== YOUR TASK ==
Transcription, pictures excluded: write out the data below exactly.

*** EXERCISE DATA ***

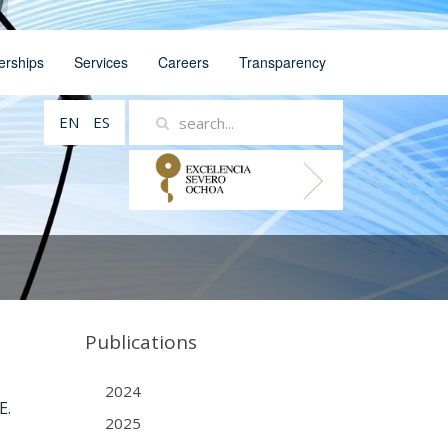
erships
Services
Careers
Transparency
EN
ES
Publications
2024
E.
2025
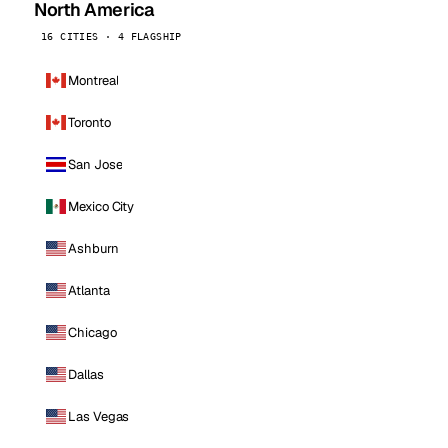
North America
16 CITIES · 4 FLAGSHIP
Montreal
Toronto
San Jose
Mexico City
Ashburn
Atlanta
Chicago
Dallas
Las Vegas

***

== ANSWER SPACE ==
erships
Services
Careers
Transparency
EN
ES
Publications
2024
E.
2025
North America
16 CITIES · 4 FLAGSHIP
Montreal
Toronto
San Jose
Mexico City
Ashburn
Atlanta
Chicago
Dallas
Las Vegas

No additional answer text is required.